The answer must reproduce exactly the lines from the one with "left ankle: (166, 365)" through the end of the material, and it must contain no pictures.

■ DATA EXCERPTS
******

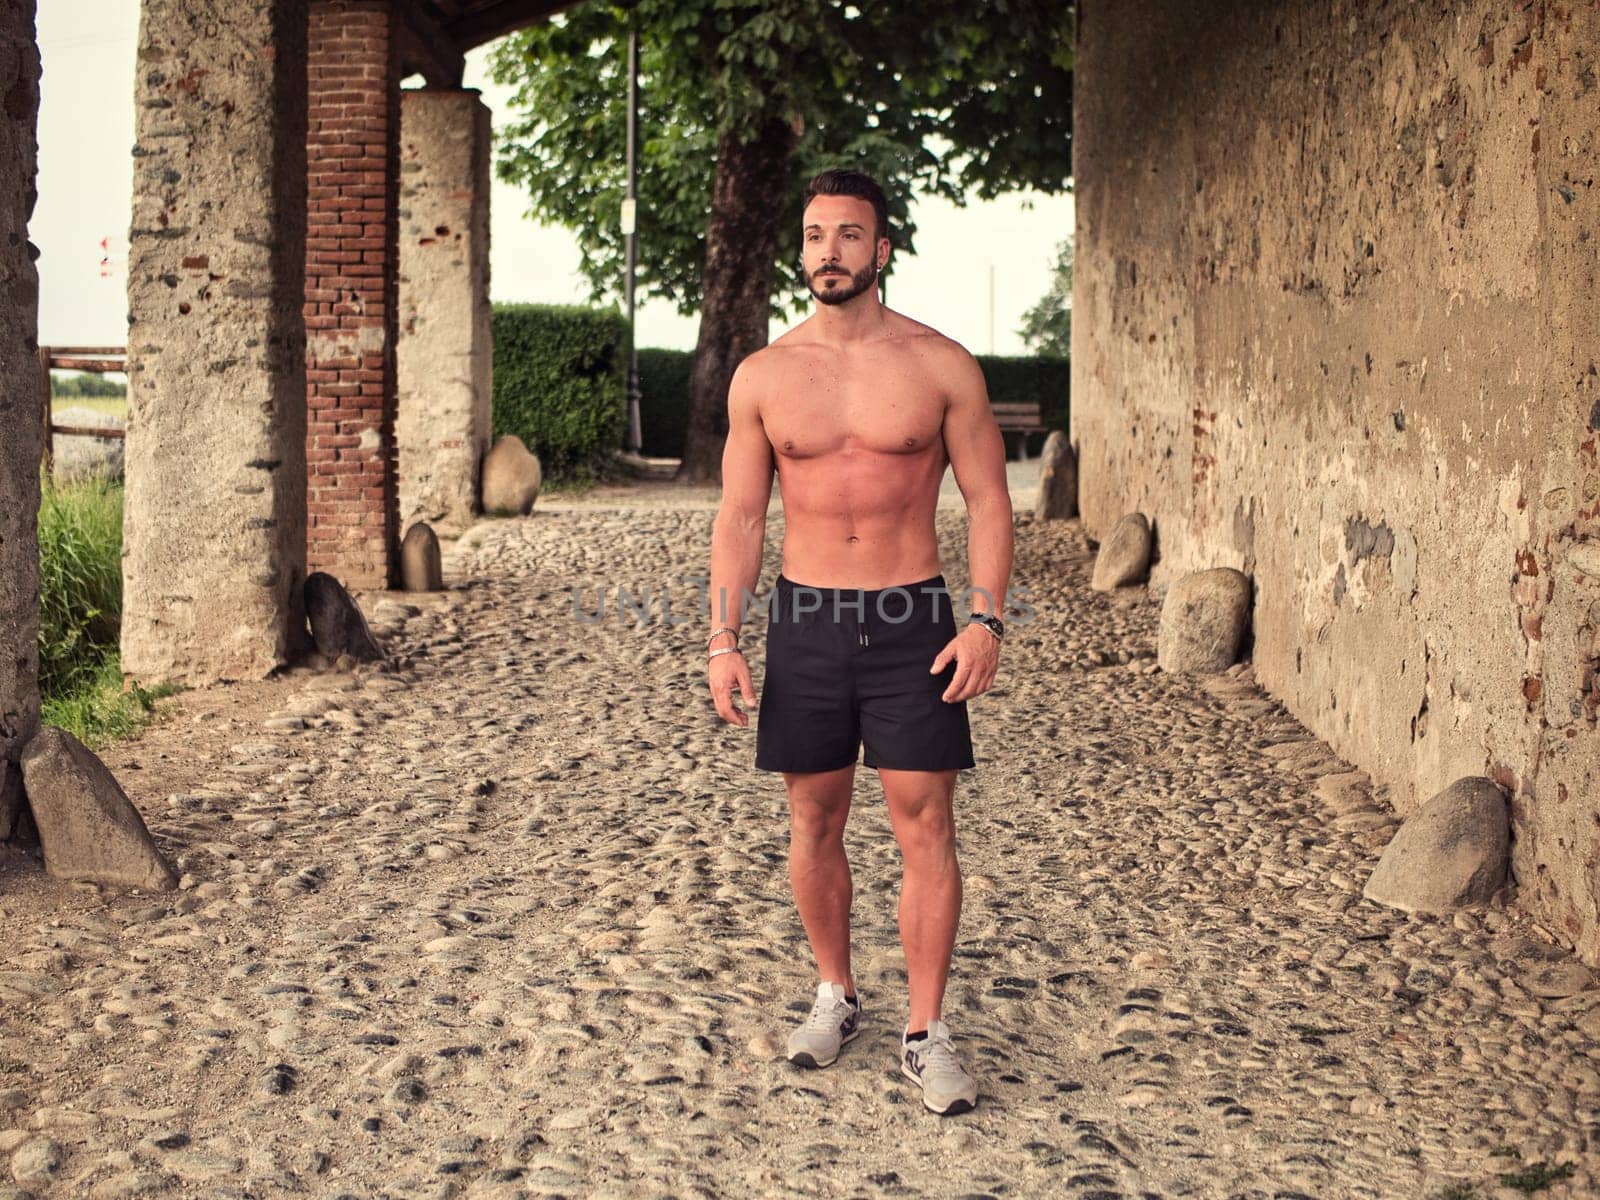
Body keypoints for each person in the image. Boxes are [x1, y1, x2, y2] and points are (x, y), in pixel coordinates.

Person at [705, 169, 1014, 1116]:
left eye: (848, 234)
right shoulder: (762, 376)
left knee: (925, 822)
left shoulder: (941, 365)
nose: (827, 251)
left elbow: (992, 499)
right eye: (813, 235)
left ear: (883, 250)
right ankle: (837, 993)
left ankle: (927, 1032)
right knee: (815, 821)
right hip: (806, 618)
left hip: (911, 619)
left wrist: (986, 619)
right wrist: (723, 636)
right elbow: (742, 515)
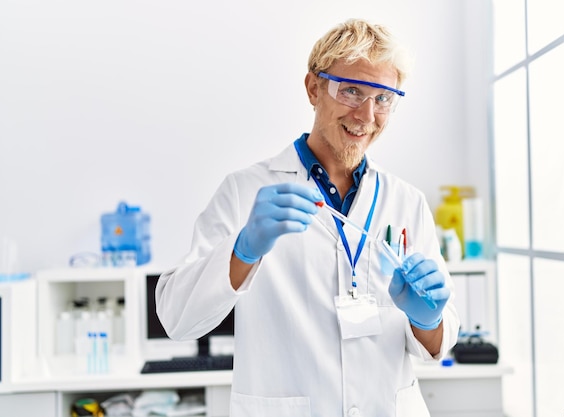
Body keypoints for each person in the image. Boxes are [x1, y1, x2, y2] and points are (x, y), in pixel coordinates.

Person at [156, 18, 459, 417]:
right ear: (314, 88)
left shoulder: (408, 201)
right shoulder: (243, 191)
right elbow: (177, 319)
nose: (367, 115)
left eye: (384, 98)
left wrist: (429, 318)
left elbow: (437, 344)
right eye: (351, 91)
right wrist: (242, 251)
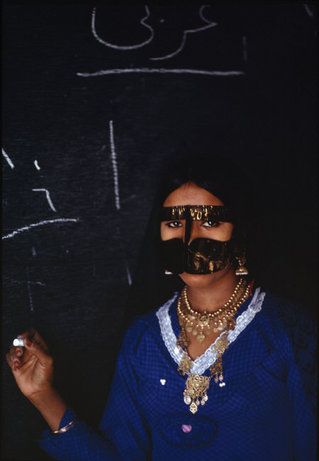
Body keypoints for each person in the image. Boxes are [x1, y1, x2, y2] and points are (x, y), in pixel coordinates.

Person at [6, 152, 316, 461]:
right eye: (173, 222)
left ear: (241, 232)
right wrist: (41, 394)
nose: (189, 239)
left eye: (210, 221)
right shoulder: (144, 339)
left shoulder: (288, 332)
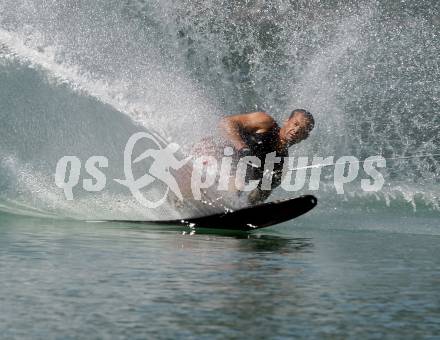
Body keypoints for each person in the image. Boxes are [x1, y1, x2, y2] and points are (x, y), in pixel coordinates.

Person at [218, 109, 315, 204]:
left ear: (305, 137)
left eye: (302, 130)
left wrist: (247, 207)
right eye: (295, 124)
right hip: (213, 156)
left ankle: (228, 206)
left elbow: (254, 200)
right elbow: (226, 122)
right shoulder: (265, 123)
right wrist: (242, 147)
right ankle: (227, 201)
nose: (296, 130)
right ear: (287, 121)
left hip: (224, 181)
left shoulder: (280, 167)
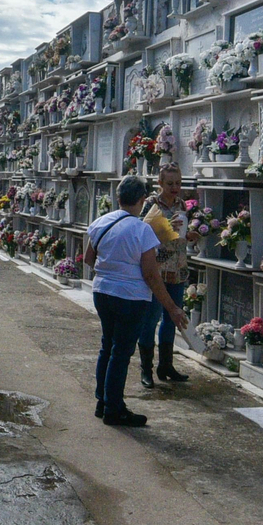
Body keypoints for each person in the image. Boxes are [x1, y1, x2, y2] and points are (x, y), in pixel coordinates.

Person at [84, 175, 189, 427]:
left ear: (118, 197)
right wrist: (173, 308)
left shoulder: (101, 222)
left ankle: (103, 401)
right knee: (121, 352)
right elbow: (151, 275)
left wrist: (112, 269)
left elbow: (88, 258)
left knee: (107, 347)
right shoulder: (141, 229)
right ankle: (114, 409)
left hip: (102, 292)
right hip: (130, 297)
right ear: (142, 200)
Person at [138, 164, 198, 387]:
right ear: (160, 184)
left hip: (178, 268)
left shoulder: (181, 204)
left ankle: (166, 365)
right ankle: (146, 369)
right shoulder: (151, 204)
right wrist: (165, 226)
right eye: (170, 183)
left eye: (178, 183)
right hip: (157, 270)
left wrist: (189, 234)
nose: (175, 188)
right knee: (151, 318)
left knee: (172, 319)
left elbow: (178, 234)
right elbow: (140, 230)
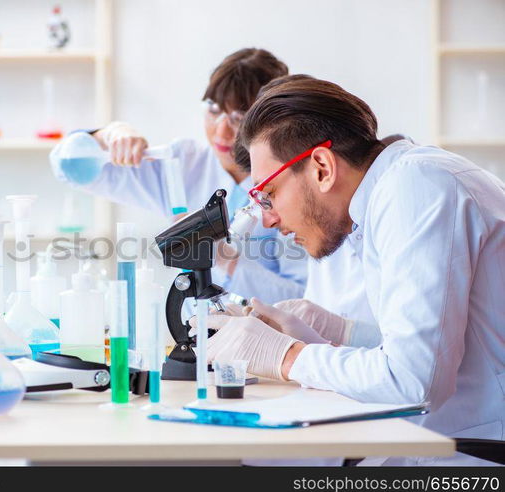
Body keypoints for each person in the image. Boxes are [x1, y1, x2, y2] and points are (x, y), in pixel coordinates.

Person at [209, 76, 505, 465]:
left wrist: (290, 357)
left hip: (474, 459)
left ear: (321, 167)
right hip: (440, 442)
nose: (268, 218)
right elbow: (448, 351)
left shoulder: (417, 188)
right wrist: (339, 334)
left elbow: (414, 383)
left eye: (270, 194)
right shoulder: (394, 189)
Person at [50, 48, 307, 305]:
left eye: (238, 119)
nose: (221, 132)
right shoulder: (183, 165)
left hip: (272, 339)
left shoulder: (296, 184)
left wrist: (222, 256)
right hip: (194, 335)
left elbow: (302, 301)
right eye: (214, 110)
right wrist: (109, 135)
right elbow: (67, 167)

******

■ RESPONSE TO THIS EXERCISE
left ankle: (166, 365)
right ankle: (146, 369)
right shoulder: (151, 204)
right wrist: (165, 226)
right eye: (170, 183)
left eye: (178, 183)
right hip: (157, 270)
left wrist: (189, 234)
nose: (175, 188)
right knee: (151, 318)
left knee: (172, 319)
left elbow: (178, 234)
right elbow: (140, 230)
Body keypoints for each person in the image. Boxes are [x1, y1, x2, y2] and points are (x, y), in pixel coordinates.

Person at [209, 76, 505, 465]:
left wrist: (290, 357)
left hip: (474, 459)
left ear: (321, 167)
right hip: (440, 442)
nose: (268, 218)
right elbow: (448, 351)
left shoulder: (417, 188)
right wrist: (339, 334)
left elbow: (414, 383)
left eye: (270, 194)
right shoulder: (394, 189)
Person at [50, 48, 307, 305]:
left eye: (238, 119)
nose: (221, 132)
right shoulder: (183, 165)
left hip: (272, 339)
left shoulder: (296, 184)
left wrist: (222, 256)
right hip: (194, 335)
left elbow: (302, 301)
right eye: (214, 110)
right wrist: (109, 135)
right elbow: (67, 167)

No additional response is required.